You still start in the Tulsa Park car park, but instead of heading straight up the hill, turn left out of the car park on the road (California Drive) and head along the footpath to Larchmont Grove, left there until almost at the end, then right into Wyoming Grove. Go along the short footpath between 2 houses at the end of the cul-de-sac and turn left along the grass that runs along the Hutt River behind the houses. Some way along follow another path straight ahead through bush/scrub that comes out at the end of Bridge Road.

At that point turn left onto the walking track that goes through the bush along a stream to the old Birchville Dam, which used to be part of the Upper Hutt water supply. Steps go up the left edge of the dam and you can see the small lake at the top. From there it is a long path up the hill and across the top, with an occasional view over northern parts of Upper Hutt until finally reaching the highest point at Cannon Point itself.

At this point you can take any of the alternative routes back down. On this occasion, after a well-deserved rest and refreshments at the top we took the short but steep zigzag path back down the hill to the car park at the bottom, rather than the longer but more gentle 4WD track. The route we took made it an 8.6 km walk and it took us 2 hrs 30, including rest and photograph stops en route.

Hawkins Hill / The harder way up Hawkins Hill
« on: March 21, 2009, 02:44:04 AM »
As a much more challenging alternative to the easy walk up from the wind turbine you need to start right at the bottom of the Hill next to the Happy Valley Tip.
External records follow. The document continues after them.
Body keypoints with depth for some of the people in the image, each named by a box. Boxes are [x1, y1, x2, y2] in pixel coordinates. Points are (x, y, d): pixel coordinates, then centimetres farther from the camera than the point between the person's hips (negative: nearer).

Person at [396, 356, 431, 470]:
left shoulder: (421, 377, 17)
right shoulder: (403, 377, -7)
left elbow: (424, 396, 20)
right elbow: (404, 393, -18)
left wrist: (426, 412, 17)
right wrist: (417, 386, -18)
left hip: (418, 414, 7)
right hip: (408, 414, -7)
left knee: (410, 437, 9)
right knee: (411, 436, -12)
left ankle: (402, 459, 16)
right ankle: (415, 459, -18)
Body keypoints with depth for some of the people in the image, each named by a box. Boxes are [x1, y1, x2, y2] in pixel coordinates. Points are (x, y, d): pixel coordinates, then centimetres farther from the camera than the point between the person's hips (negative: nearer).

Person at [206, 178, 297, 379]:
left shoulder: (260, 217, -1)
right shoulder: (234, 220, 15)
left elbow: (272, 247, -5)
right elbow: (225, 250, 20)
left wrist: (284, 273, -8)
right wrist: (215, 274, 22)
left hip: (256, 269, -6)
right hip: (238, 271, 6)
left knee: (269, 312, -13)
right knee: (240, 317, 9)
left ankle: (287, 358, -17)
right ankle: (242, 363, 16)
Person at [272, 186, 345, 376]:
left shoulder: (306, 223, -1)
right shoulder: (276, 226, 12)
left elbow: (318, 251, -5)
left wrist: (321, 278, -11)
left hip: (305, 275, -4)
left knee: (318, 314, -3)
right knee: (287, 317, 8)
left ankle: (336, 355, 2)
This is a moderately steep 4wd track that winds its way up the hill, before coming out on the ridge a few hundred metres down the main track from the summit. Distance from the road to the summit via this track is almost exactly 4 kms according to my GPS. The day I went up was blowing gale+ with winds gusting over 100 kph at the top. There is a section of the main track to the top that cops the famed Wellington north-westerly in all its force. I was blown right across the road by one gust and there was nothing I could do to prevent it :o. Do NOT walk close to the downwind edge in such conditions!

The track from the wind turbine to the summit is a bit shorter (as well as much less steep) at 3.5 kms.
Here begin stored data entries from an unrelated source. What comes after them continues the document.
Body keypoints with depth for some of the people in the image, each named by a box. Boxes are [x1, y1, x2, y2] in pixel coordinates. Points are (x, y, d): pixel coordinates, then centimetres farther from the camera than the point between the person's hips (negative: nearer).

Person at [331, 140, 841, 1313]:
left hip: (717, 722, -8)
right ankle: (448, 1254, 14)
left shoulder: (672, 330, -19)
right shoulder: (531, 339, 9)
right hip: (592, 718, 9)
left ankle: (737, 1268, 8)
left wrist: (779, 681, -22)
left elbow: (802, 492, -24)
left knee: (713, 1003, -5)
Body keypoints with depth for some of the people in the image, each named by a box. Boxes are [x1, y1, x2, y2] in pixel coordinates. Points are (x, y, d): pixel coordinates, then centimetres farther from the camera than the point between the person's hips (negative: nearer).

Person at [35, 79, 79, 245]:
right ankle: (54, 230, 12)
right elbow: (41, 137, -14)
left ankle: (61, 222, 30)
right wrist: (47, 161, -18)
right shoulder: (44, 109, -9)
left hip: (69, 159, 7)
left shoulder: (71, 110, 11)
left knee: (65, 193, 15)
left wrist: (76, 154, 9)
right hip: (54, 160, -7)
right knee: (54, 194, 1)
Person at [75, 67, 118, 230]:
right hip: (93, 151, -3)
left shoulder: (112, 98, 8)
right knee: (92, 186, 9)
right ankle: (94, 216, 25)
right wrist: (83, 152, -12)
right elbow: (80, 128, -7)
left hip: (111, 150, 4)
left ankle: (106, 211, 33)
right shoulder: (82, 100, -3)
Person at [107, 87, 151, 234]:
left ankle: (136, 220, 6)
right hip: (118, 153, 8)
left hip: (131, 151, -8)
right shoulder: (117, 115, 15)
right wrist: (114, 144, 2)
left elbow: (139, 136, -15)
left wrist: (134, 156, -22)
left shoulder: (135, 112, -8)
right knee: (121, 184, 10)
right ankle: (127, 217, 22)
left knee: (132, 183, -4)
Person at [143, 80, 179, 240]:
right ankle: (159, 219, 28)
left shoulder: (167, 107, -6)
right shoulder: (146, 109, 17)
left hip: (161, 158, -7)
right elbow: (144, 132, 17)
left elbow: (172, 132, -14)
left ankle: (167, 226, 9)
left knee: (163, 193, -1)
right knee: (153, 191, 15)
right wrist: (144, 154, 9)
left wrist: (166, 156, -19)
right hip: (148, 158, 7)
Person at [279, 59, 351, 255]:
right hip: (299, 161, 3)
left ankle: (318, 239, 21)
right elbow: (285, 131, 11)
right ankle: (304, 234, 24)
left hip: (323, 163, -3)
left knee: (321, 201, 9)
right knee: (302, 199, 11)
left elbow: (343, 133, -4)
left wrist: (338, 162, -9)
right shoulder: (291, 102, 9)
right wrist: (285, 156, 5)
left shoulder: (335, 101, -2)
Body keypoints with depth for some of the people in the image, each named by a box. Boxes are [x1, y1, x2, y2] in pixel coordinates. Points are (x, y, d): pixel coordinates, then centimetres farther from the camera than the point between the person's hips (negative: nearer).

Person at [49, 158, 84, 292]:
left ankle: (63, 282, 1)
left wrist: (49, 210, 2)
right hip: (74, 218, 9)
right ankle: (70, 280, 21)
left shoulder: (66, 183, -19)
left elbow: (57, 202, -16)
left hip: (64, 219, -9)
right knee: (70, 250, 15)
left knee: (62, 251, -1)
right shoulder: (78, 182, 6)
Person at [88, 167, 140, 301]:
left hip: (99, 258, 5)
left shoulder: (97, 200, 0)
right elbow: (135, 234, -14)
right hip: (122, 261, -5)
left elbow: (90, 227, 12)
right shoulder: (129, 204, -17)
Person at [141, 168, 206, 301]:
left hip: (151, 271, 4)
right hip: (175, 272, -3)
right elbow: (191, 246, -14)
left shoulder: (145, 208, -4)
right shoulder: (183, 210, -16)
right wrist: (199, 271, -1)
General Discussion / Stony Bay Peak
« on: March 20, 2009, 08:03:34 AM »
Bagged 2 February 2009, dry track. We walked up Stony Bay Peak on a recent trip to Akaroa and so far as I can see it meets almost all of the necessary criteria. Although it shows in the Possibles list as being a 2 hour trip, that is only the case if you park at the car park near to Purple Peak Saddle: most people who climb this peak ought to do it from sea level in Akaroa, which means that you climb the whole thing, not just the last 200m!
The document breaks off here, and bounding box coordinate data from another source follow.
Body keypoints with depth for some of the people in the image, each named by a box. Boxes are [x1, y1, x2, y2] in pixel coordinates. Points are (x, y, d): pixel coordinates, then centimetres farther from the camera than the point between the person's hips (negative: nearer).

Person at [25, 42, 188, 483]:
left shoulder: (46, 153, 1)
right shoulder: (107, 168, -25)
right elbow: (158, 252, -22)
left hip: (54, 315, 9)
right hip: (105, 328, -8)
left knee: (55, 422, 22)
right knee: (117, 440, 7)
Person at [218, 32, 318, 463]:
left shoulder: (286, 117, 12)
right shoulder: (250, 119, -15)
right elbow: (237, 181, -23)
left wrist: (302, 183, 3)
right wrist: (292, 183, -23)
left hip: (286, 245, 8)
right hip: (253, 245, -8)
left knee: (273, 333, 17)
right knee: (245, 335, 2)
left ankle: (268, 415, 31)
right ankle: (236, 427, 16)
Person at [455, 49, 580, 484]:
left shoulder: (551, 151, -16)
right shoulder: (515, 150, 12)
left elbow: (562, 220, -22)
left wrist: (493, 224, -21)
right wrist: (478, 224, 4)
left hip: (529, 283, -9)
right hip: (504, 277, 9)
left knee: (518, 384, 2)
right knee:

Start at the Information centre in Akaroa and walk up Rue Balguerie. Stony Bay Peak is immediately ahead of you: the road points right at it. You carry on up the road until it turns into a gravel road (a very steep tarmac bit lies before this). At the end of the gravel road you go through a gate onto a gravel farm track. The farmer has granted right of way to walkers and the walks are publicised at the Information Centre: the Banks Peninsular Walk uses this track as well. After another gate the farm track is just grass. Finally it turns into a narrow foot track up to Purple Peak Saddle at around 600m and 4.6 km from the start. Took us 1 hr 45 mins to here. At this point turn right (it is signposted) and the hard bit starts. The track up to Stony Bay Peak is very steep and quite overgrown, mainly with grasses. It takes the best part of an hour to traverse only 1.2 km to the top. At the top there is a bit of a plateau that you cross to get to the rock cairn perched at the edge of a steep drop. Views over Akaroa and the harbour are fabulous.

Return is the way you went up. Took us another hour to descend to the saddle, but only 1:15 back to Akaroa, so the round trip was 5 hours plus rest stops.

So, it is over 100m (806m). The highest point is actually just after you reach the top plateau, the rocky cairn and lookout are about 10m lower.

There are very rewarding views (most of the way down has great views too as the terrain is very open).

It is only 1:15 from Christchurch.

Summit is only accessible by foot.

It is named on all the maps.

It is the highest peak on the track.